For an aortic dissection, the first diagnostic step that physicians should normally take is to order a transesophageal echocardiogram (TTE for short). This is a test that utilizes sound waves to create an image of the heart from outside the body. A TTE, however, has limitations and thus doctors will, if there is any doubt, order more sensitive radiological studies such as a CT angiogram (with dye), and MRI or a transesophageal echocardiogram (TEE for short) (a study in which a tiny camera is dropped down the patient's esophagus near the heart and aorta to see if there is a tear in the aorta. Comparatively, the CT angiogram and MRI are less invasive. The CT angiogram uses x-rays to give doctors a cross sectional view of the body after the contrast dye illuminates the heart and artery. The MRI is used to make pictures of the aorta using magnetic fields and radio wave energy. The TEE, CTA and MRI area all generally regarded as being more sensitive and better diagnostic tools than the TTE.
So what happens if a tear and false lumen are identified in the aorta. As mentioned above, the treatment depends on the location of the tear. If the aorta has a tear in the ascending aorta or the arch, this is what is known as a Type A dissection and the treatment is almost always URGENT surgical repair. In many cases, patients are life-flighted by helicopter to heart centers that have cardio-thoracic surgeons who are waiting to perform this type of surgery. By contrast, if the tear happens in the descending aorta traveling away from the heart, it is called a Type B dissection and the treatment is often to treat the tear medically with medications like beta blockers to reduce the heart rate and lower the blood pressure so as to prevent the dissection from getting bigger. In some cases, however, surgical repair of the descending aorta is still necessary.

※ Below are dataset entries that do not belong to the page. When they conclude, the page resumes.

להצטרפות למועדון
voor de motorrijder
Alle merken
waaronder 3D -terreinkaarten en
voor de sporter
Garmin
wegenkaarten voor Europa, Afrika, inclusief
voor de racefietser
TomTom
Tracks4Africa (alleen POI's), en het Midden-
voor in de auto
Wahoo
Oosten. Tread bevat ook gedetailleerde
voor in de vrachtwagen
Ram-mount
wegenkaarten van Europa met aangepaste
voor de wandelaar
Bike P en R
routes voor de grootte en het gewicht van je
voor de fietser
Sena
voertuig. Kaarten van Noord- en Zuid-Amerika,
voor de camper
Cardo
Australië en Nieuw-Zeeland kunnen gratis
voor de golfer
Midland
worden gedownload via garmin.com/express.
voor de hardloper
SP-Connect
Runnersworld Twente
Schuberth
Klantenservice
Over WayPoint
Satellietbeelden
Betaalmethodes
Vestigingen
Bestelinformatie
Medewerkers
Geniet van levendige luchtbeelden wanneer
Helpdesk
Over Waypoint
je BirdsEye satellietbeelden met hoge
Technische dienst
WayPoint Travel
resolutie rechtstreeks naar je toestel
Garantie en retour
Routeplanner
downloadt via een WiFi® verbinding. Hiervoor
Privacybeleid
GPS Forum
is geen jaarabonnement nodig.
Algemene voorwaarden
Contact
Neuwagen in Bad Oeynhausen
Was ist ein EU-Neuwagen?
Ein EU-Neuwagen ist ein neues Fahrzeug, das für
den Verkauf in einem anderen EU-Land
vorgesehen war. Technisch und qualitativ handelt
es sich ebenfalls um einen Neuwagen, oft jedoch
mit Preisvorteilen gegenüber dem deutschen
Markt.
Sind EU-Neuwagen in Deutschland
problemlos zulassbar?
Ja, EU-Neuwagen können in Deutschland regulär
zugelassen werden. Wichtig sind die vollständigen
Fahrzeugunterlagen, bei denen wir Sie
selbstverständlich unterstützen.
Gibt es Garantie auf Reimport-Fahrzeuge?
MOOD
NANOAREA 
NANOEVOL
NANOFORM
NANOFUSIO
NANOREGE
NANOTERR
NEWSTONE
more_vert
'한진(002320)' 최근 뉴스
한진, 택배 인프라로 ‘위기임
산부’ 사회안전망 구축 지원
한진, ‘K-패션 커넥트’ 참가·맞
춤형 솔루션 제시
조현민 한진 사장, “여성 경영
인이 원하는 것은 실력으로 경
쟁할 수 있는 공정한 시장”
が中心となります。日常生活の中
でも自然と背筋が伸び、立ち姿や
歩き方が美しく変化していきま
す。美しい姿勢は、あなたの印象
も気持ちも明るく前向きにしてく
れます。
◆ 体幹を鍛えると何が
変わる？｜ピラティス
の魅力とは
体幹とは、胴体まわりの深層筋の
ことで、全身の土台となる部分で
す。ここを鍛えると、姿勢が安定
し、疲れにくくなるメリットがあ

At STSW, our attorneys have successfully several cases in which doctors have negligently failed to timely diagnose or treat aortic dissections. In many instances, patients' lives could have been saved had doctors suspected aortic dissection and transferred the patient to a facility that could perform the surgery emergently. For example, in one case, a man was diagnosed with a possible aortic dissection but not transferred to a facility that could have saved his life for over 20 hours. He died in the helicopter on the way to that hospital. In another case, physicians negligently ignored the signs and symptoms of a clear aortic dissection in a young woman over a period of 9-10 hours. Ultimately, her dissection ruptured and she died without treatment.